Extrait à lire:
╭──

4 mai 2019

Emotions Pop

Avec le Pop art, la peinture est sortie des cercles intellectuels. L'émotion offerte par les expressionnistes abstraits était réservée à une élite qui acceptait de passer du temps à chercher une empathie.

La multiplication des images est devenue une caractéristique de la société de consommation. Dans le magazine, sur l'affiche, dans la rue, elle a besoin d'être à la fois simple et frappante pour atteindre son but : vendre, même si le produit à vendre est médiocre.

L'art de Roy Lichtenstein ne vise pas les élites. Il s'adresse à chacun. Quand ils voient une image, les gens aiment la rapporter à ce qu'ils connaissent déjà, jusqu'à transposer sur eux-mêmes les sentiments exprimés par le personnage.

Roy découpe dans les magazines des images de bande dessinée qu'il agrandit jusqu'à la dimension d'une oeuvre d'art. La séquence originale n'est pas disponible, aiguisant encore plus l'imagination du spectateur quant au déroulement de l'action. La jeune femme, seule ou avec un homme, est un des thèmes préférés de l'artiste.

A l'écart de toutes les modes artistiques et sourd aux critiques, Roy peut se permettre toutes les audaces. Ses premières oeuvres Pop art copient souvent un phylactère de l'image originale. La parole suivante adressée par une blonde à un peintre prend la force d'un manifeste quand elle est transposée sur grand format : "Why, Brad darling. This painting is a masterpiece! My, soon you'll have all of New York clamoring for your work!". Cette oeuvre 137 x 137 cm peinte en 1962 a été vendue pour $ 165M en transaction privée en janvier 2017.

╰──

Énoncé de la tâche: Selon l'extrait sur le Pop art, où Roy découpe-t-il les images de bande dessinée qu'il agrandit ?

[Éléments stockés]

╭──

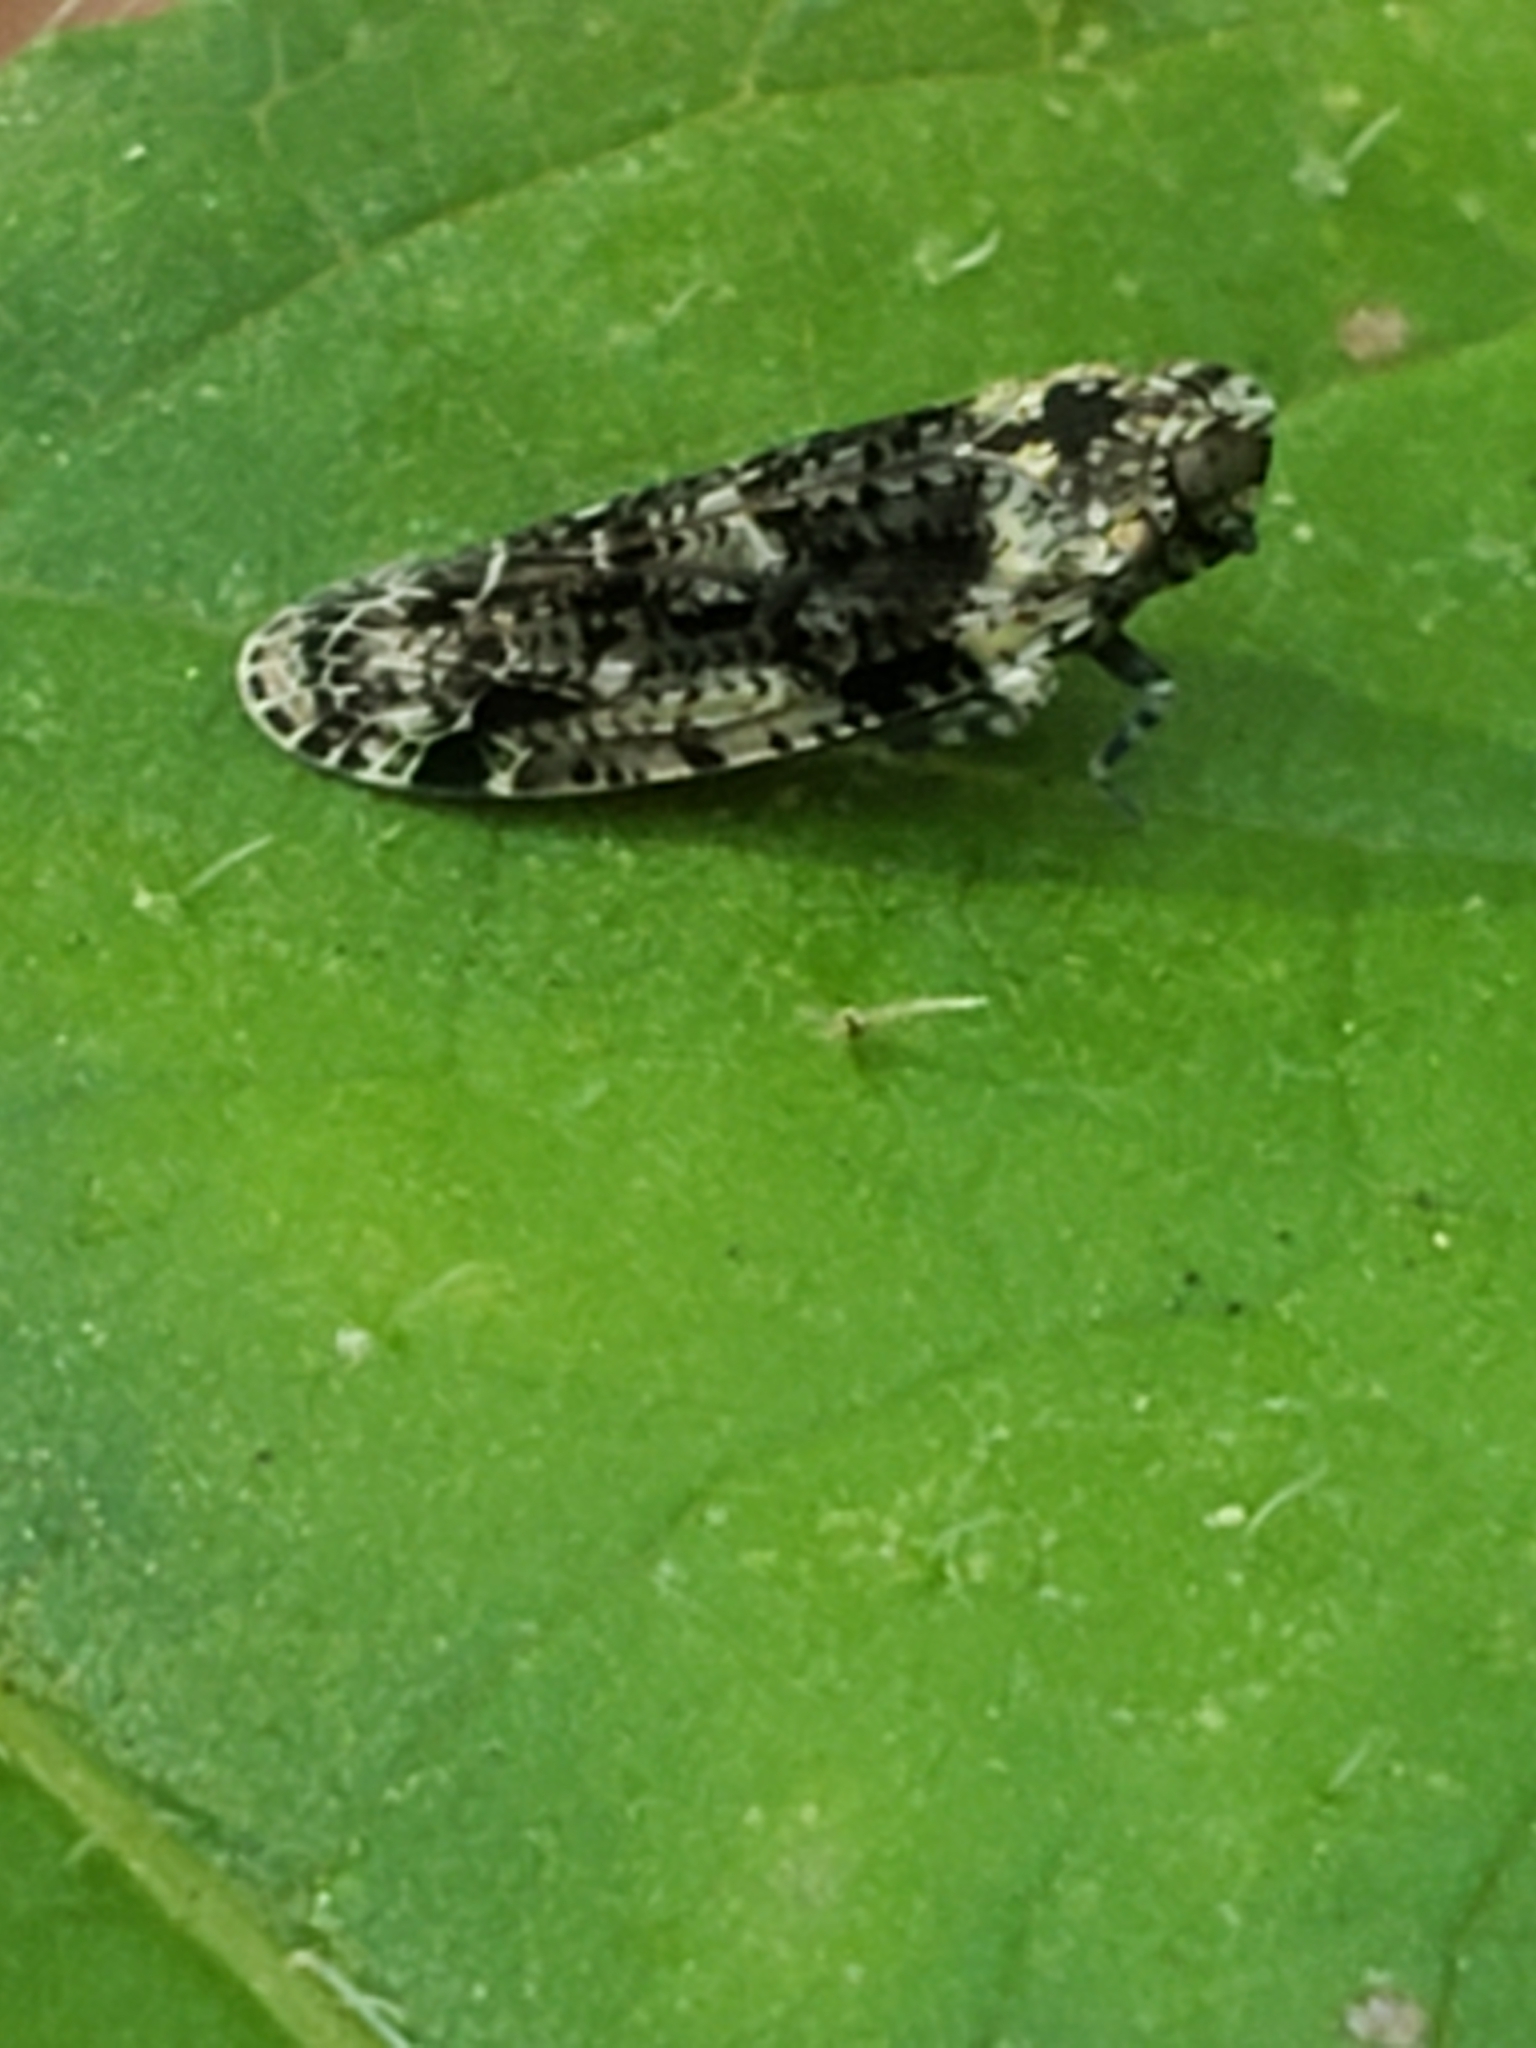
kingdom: Animalia
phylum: Arthropoda
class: Insecta
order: Hemiptera
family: Achilidae
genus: Catonia
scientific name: Catonia nava
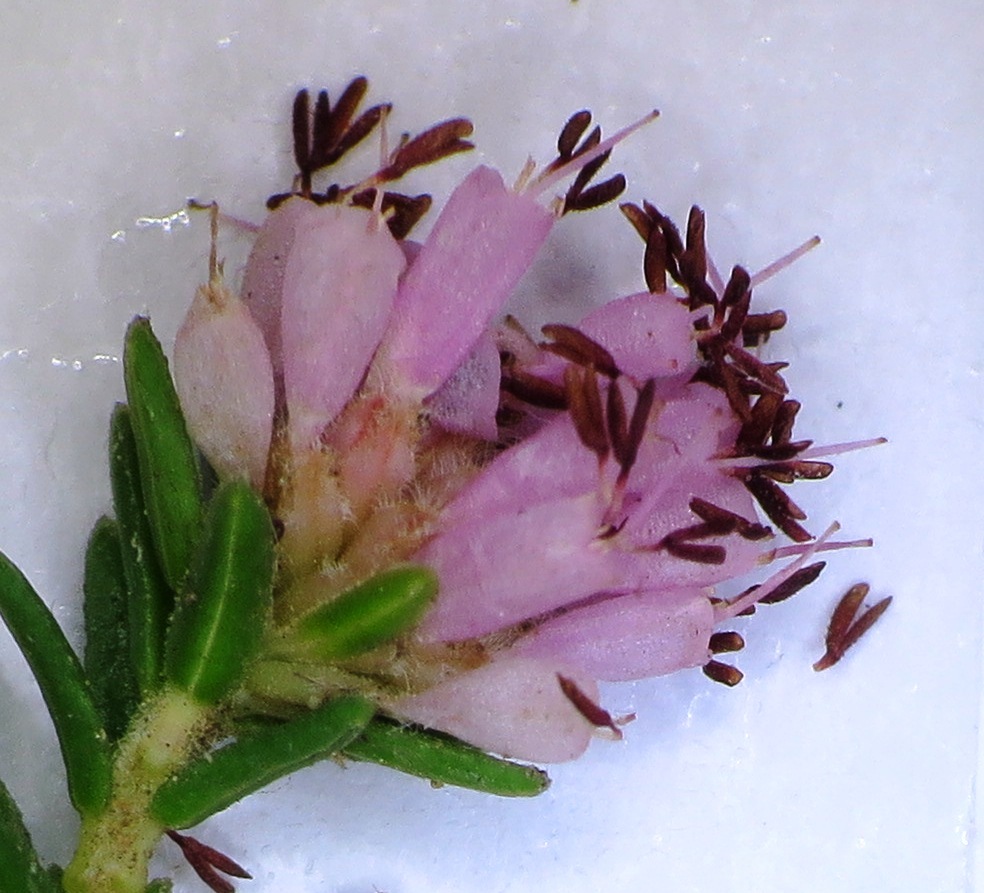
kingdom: Plantae
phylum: Tracheophyta
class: Magnoliopsida
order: Ericales
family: Ericaceae
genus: Erica
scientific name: Erica labialis
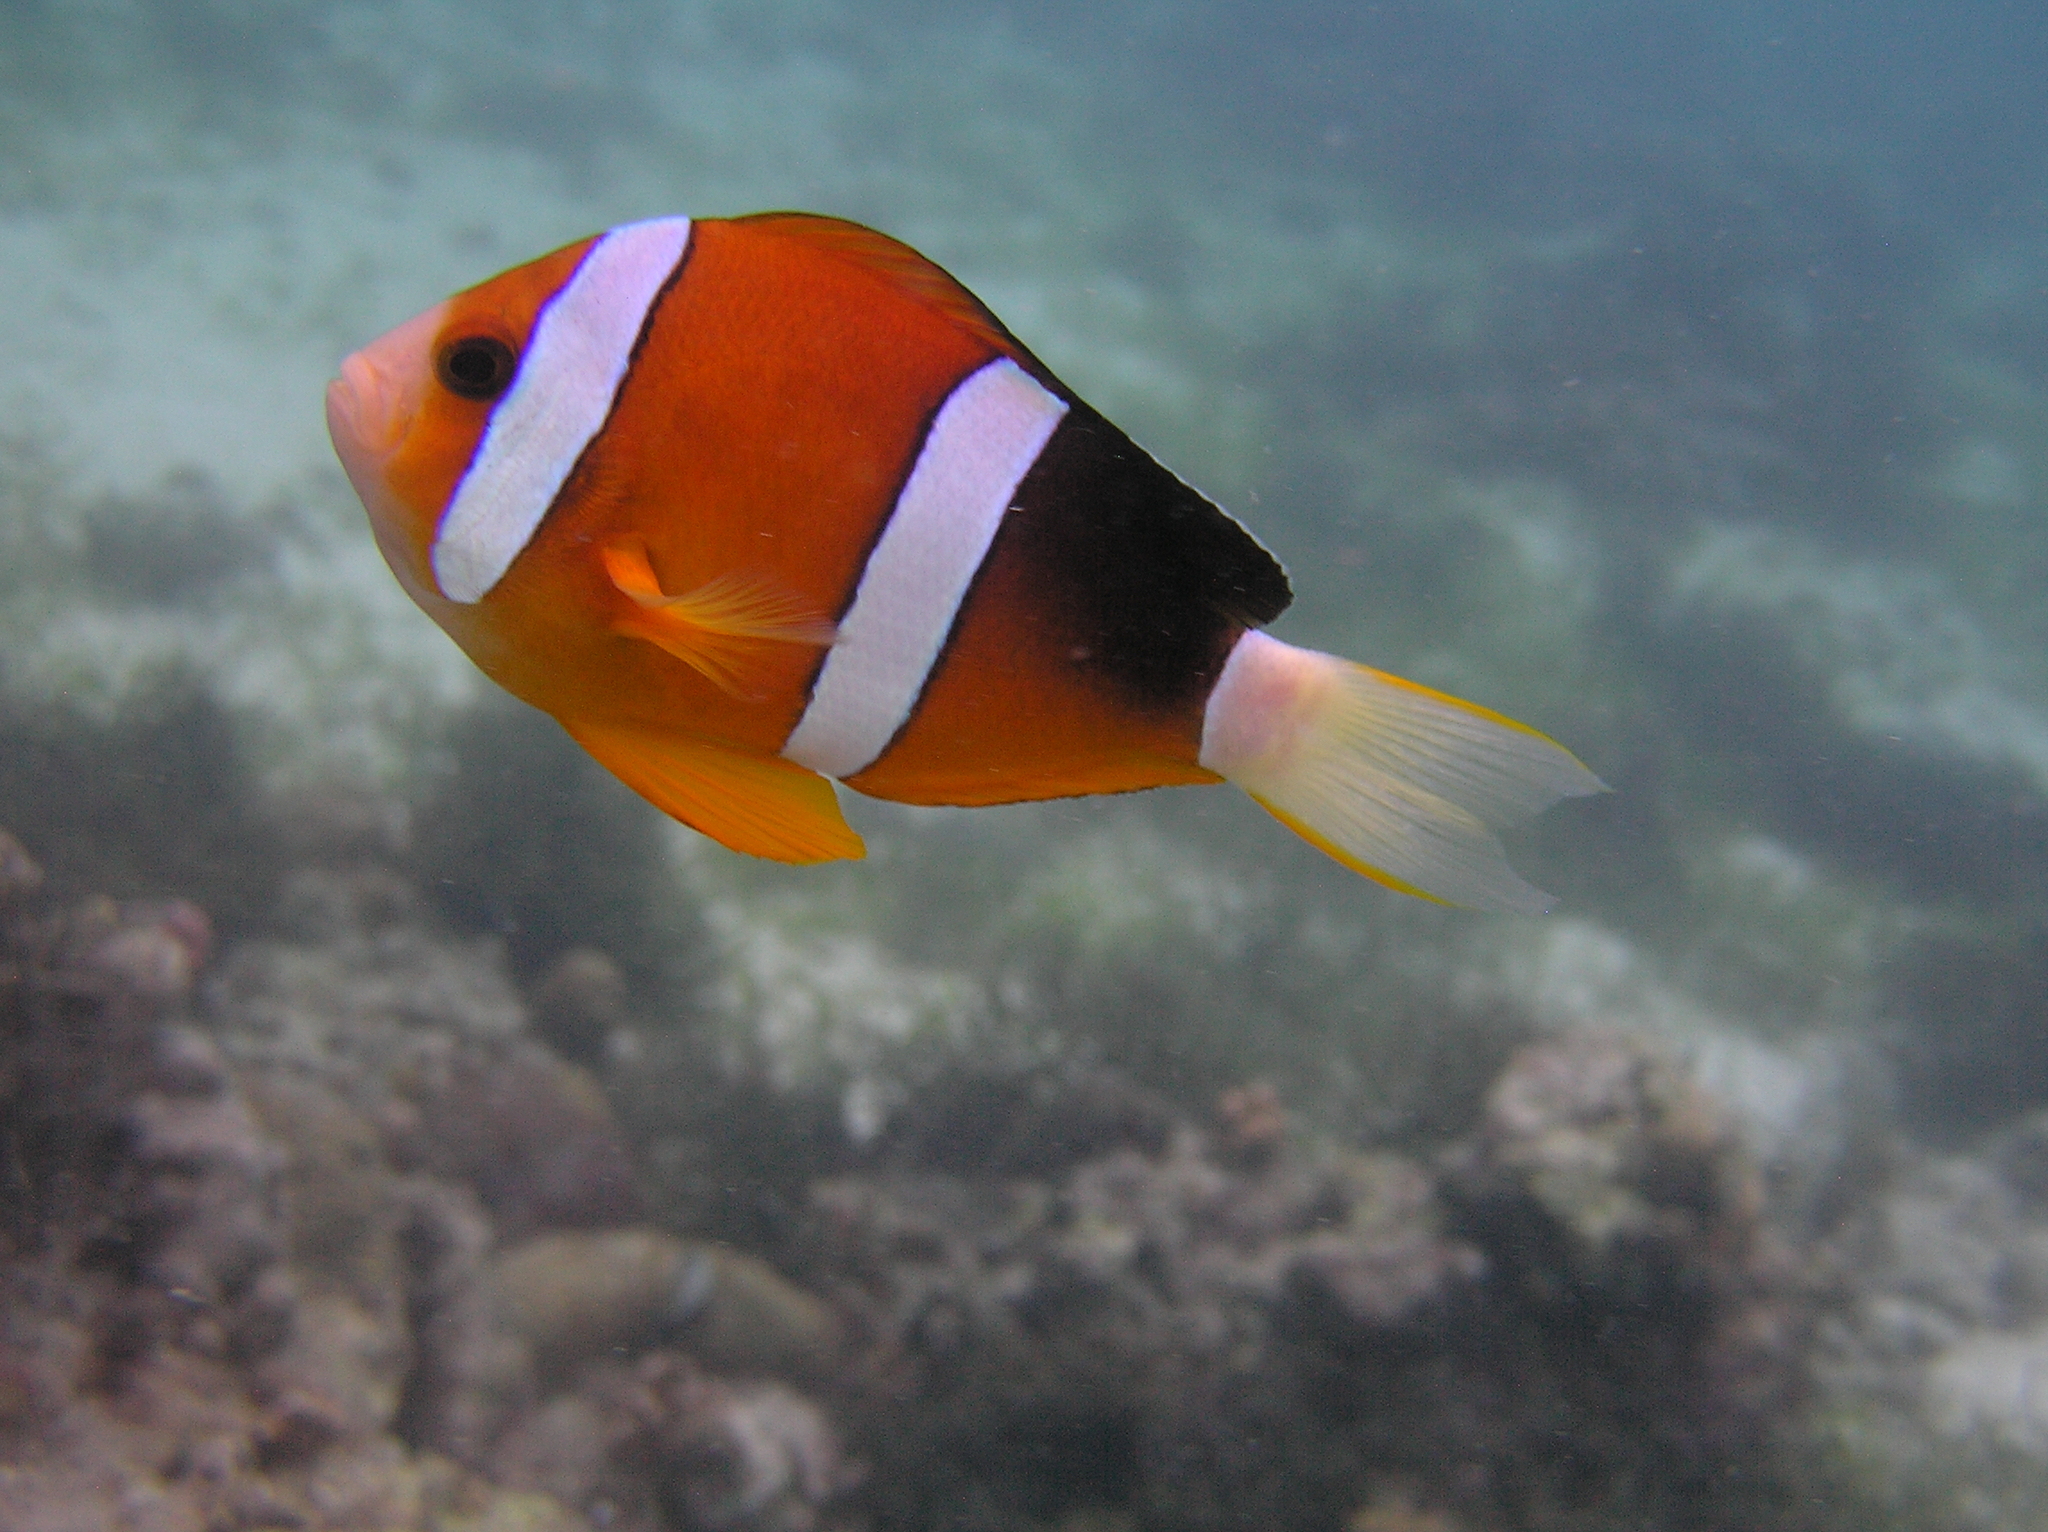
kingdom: Animalia
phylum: Chordata
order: Perciformes
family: Pomacentridae
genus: Amphiprion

╰──

Résultat attendu: Dans les magazines.